## Available data:
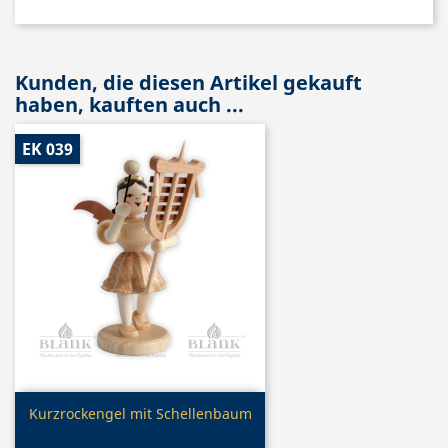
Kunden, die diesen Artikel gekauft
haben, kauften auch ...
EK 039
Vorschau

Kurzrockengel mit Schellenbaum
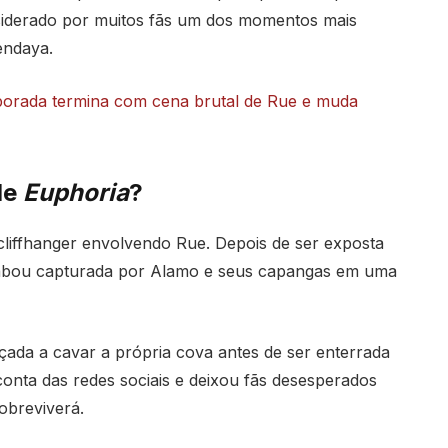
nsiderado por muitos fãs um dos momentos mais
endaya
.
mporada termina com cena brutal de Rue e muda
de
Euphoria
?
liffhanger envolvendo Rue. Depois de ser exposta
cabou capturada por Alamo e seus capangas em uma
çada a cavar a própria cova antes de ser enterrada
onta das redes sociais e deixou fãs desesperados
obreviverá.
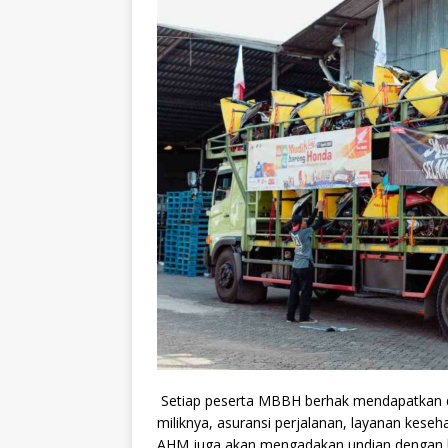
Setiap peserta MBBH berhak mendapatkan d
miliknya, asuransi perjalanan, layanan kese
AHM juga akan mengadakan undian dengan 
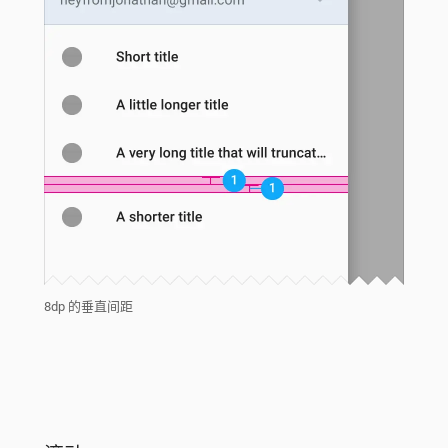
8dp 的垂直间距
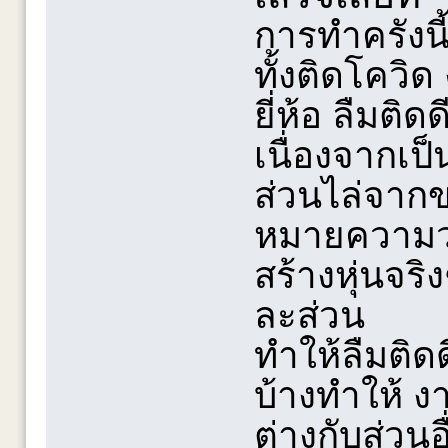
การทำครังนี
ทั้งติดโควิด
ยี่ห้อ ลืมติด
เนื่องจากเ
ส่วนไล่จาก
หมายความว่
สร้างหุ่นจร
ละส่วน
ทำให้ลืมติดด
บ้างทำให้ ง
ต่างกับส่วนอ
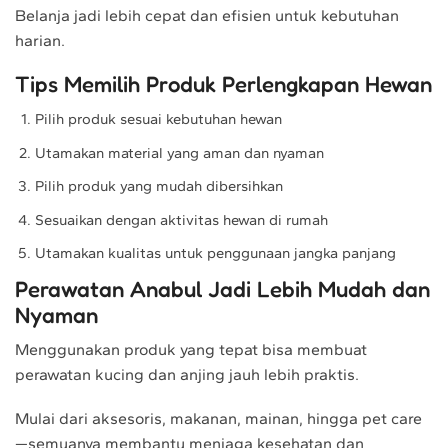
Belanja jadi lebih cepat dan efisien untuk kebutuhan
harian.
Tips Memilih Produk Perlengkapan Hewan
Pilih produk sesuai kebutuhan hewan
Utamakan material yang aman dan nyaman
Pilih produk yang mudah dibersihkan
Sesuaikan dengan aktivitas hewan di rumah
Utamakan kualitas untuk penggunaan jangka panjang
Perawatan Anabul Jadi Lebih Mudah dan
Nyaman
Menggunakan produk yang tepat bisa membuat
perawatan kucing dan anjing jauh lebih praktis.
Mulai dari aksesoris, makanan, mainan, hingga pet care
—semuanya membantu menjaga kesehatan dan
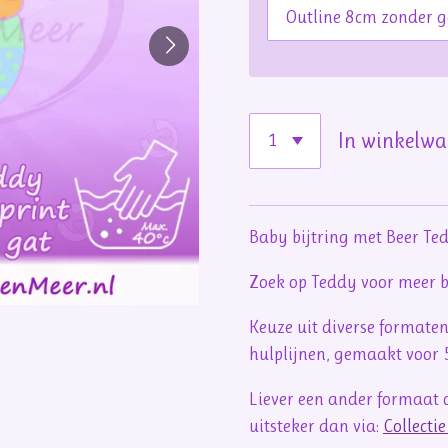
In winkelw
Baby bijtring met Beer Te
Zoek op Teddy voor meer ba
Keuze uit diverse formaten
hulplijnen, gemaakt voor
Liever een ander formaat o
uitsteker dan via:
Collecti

...

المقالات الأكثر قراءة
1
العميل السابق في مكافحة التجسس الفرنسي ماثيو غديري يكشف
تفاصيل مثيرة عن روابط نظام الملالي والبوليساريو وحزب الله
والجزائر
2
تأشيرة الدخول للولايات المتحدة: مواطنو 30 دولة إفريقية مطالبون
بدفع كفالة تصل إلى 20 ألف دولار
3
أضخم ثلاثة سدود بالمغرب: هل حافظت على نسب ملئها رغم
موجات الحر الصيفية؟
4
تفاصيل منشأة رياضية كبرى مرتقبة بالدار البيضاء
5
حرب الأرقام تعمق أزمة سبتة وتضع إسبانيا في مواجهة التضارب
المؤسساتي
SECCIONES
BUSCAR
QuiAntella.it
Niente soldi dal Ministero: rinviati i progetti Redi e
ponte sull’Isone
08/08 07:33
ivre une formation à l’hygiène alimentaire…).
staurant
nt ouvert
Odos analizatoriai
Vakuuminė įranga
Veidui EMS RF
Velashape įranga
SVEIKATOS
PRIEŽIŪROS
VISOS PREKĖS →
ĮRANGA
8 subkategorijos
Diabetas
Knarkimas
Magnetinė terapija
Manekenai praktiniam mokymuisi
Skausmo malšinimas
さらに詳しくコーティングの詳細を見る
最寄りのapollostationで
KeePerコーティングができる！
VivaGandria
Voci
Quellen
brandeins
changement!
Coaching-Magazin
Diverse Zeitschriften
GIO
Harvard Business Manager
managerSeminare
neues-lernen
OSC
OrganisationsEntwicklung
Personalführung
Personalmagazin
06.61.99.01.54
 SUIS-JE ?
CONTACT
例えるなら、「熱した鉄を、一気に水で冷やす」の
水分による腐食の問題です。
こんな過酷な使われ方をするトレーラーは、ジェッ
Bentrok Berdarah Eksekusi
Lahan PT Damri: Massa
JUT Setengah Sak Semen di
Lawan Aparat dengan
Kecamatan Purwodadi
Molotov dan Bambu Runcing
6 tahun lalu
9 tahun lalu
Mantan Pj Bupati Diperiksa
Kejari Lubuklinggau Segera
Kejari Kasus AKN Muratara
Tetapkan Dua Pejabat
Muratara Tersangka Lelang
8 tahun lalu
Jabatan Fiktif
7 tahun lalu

## Instructions to follow:
If a line in the data above contains the string "dengan", count it; then state only the total.

## Result:
3